I asked him to go and it was a flat “NO!” Weeks passed and the group leader was really needing someone with a construction background to lead the project since her other guys had backed out, and Michael builds houses. We went to church that Sunday and as Jasper asked us to kneel and pray I prayed. “Lord please change his heart to a yes before tomorrow morning when I have to give her a final answer.” After church when I mentioned it again it didn’t go well. When his boss found out he told him that he would pay him his regular pay while he was gone! The next morning I sent one last message asking and he said yes we could go! I hurried and booked the trip before he could change his mind or I backed out because it meant leaving the kids.
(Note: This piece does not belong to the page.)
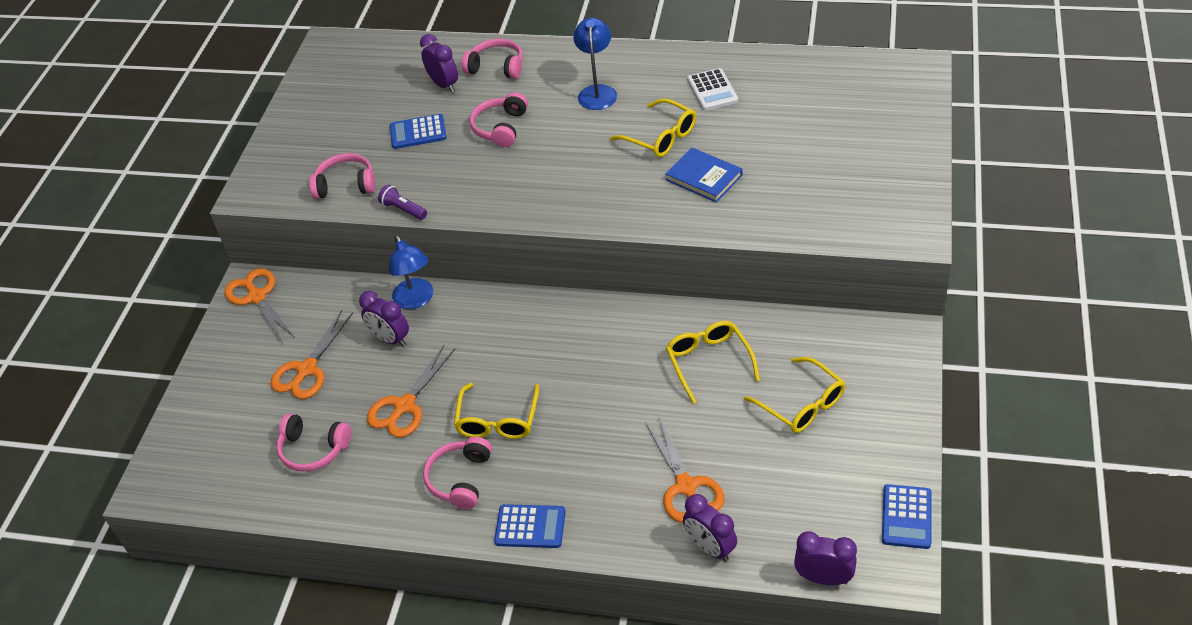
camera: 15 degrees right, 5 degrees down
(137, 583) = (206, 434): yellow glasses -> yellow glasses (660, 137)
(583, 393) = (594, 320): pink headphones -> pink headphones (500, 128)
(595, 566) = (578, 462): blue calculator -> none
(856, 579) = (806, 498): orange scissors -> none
I had no idea how we would pay for the trip but, like always, God had a beautiful plan. In a matter of 3-4 short weeks, we had the majority of our trip paid for by generous donations. June 2018 was an amazing month for my husband and I, both of our hearts healed more than I ever could have dreamed, being immersed in that beautiful third world country. When we were approached to tell our story, I wasn’t sure what to write or how it could help someone, but I felt like God was telling me we needed to. I often wonder what else God has in store for my family, and even though there has been much heartache, there have also been too many blessings to count. I remind myself daily that those two days were awful, awful days but they were mere blades of grass and only God can see the pasture. We still have rough days, and those will undoubtedly pop up again, but my husband and I have grown stronger and closer. I may never fully know the reason He needed me to grow and fit into bigger shoes, but I do know that my faith is much stronger because I was forced to rely on Him and Him alone and the beauty of it all is my sons will meet me at the Pearly Gates. So I urge everyone to pray big specific prayers, He hears every single one and even when you think you can’t go on, cling to God and find your brave because God has something beautiful in store!